EDGG Lends a Voice to Southern Dallas Amid Industrial Zoning Concerns

The proposed location of the denied zoning application on the northeast corner of Julius Schepps Freeway and Simpson Stuart Road
Dallas City Plan Commissioners unanimously denied an industrial zoning application today after Floral Farms neighbors, including local Shingle Mountain activist Marsha Jackson, and local community groups spoke in opposition. It was denied with prejudice, meaning the applicant cannot request the zoning change again for two years without first obtaining a waiver from the city.
 
East Dallas Greater Good has been monitoring the city’s early zoning notification list since East Dallas neighbors were caught off guard by a concrete batch plant application last summer. Co-founder Kathryn Bazan joined Southern Sector Rising, Floral Farms: Neighbors United/Vecinos Unidos, and Inclusive Communities Project to speak in opposition to the Specific Use Permit request for the property, located at the northeast corner of Julius Schepps Freeway (I-45) and Simpson Stuart Road. The site is located between the former site of Shingle Mountain and the EPA Superfund Site at Lane Plating Works.
 
The applicant’s initial filing was a request turn a pond into a construction materials dump – a place where unspecified materials from various construction sites could be dumped to fill in an on-site pond. The pond had been deemed a closed landfill by the Texas Commission on Environmental Quality (TCEQ) and identified in a study by the North Central Texas Council of Governments.
 

But the applicant made it clear that the ultimate objective was to return the site to grade in order to conduct additional industrial activities there. To do so, the operator planned to bring 100-150 truck loads of materials a day, 7 days a week from 7am – 7pm for 850 days. If the applicant was unsuccessful in obtaining an additional authorization to operate a rock crushing and materials yard, a concrete batch plant use was mentioned.

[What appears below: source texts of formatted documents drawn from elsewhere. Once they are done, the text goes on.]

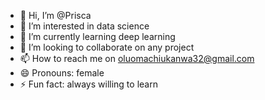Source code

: - 👋 Hi, I’m @Prisca
- 👀 I’m interested in data science 
- 🌱 I’m currently learning deep learning 
- 💞️ I’m looking to collaborate on any project
- 📫 How to reach me on oluomachiukanwa32@gmail.com
- 😄 Pronouns: female 
- ⚡ Fun fact: always willing to learn

<!---
Pritex32/Pritex32 is a ✨ special ✨ repository because its `README.md` (this file) appears on your GitHub profile.
You can click the Preview link to take a look at your changes.
--->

With the prevailing wind direction in North Texas from south to north ten months out of the year, this meant that the Joppa neighborhood directly north of the site would bear the brunt of any negative air quality impacts. The other two months out of the year, winds blow north to south – directly into Floral Farms neighbors. 
 
In just a cursory review, the applicant has received four air quality violations from the TCEQ within the last 4 years, including failure to prevent discharging of dust from traveling off-site and impacting off-site receptors. They also have numerous complaints from neighboring properties.
 
The property contains a segment of Five Mile Creek, which is the main tributary to the Trinity River in the area. Both surface water and groundwater in this area are impacted by contamination at Lane Plating Works, the now EPA Superfund site located just around the corner to the west. It doesn’t take hexavalent chromium or heavy metals to contaminate a water body, it can also be done with non-hazardous fill materials, sediment and activities like the applicant was proposing on this site.
 
The proposed industrial operation is also located less than 3,000 feet from Joppa Preserve, the city’s own 300-acre park space that includes a lake, nature trails and picnic areas.
 
In comments to the City Plan Commission, Bazan asked commissioners to consider the negative environmental impacts and to adhere to the city’s Comprehensive Environmental and Climate Action Plan goals.
 
“If we have clear objectives to: take a comprehensive approach to addressing air quality at the neighborhood level (Goal 8) and; protect and enhance ecosystems, trees and green spaces that improve public health (Goal 6) and; protect our water resources (Goal 5); then it starts with protecting residential properties, park spaces and water bodies from the inevitable impacts of industrial zoning in those areas.”
 
“This area has long been known for and will unfortunately for even longer be known for industrial operators who flagrantly violate our zoning and environmental regulations for profit at the expense of neighbors,” she said.
A residential home sits at the end of Rhodes Lane, where up to 150 trucks a day would enter the site from 7am - 7pm, seven days a week for more than two years
Marsha Jackson, Floral Farms resident and community leader with
Neighbors United/Vecinos Unidos Residential Association, spoke out against the proposed plan as well. Fresh off the heels of a win with the removal of Shingle Mountain from her back yard, she spoke about the three year struggle and the challenges neighbors continue to face.
 
“Because of those pollutants, my health has deteriorated dramatically. Although the mountain is finally gone, the land has not been remediated and our air continues to be polluted.” Neighbors also refuse to accept that their Southern Dallas neighborhood is a place for dumping.
 
“People do not belong next to polluters. There is a long way to go for this to be realized in the City of Dallas, but this is an opportunity to take a first step in that direction. Stop this polluter before it becomes part of the environmental crisis residents in Southern Dallas are experiencing because of discriminatory zoning,” Jackson said.
 
“I know for a fact that once they get in, it’s hard to get them out.”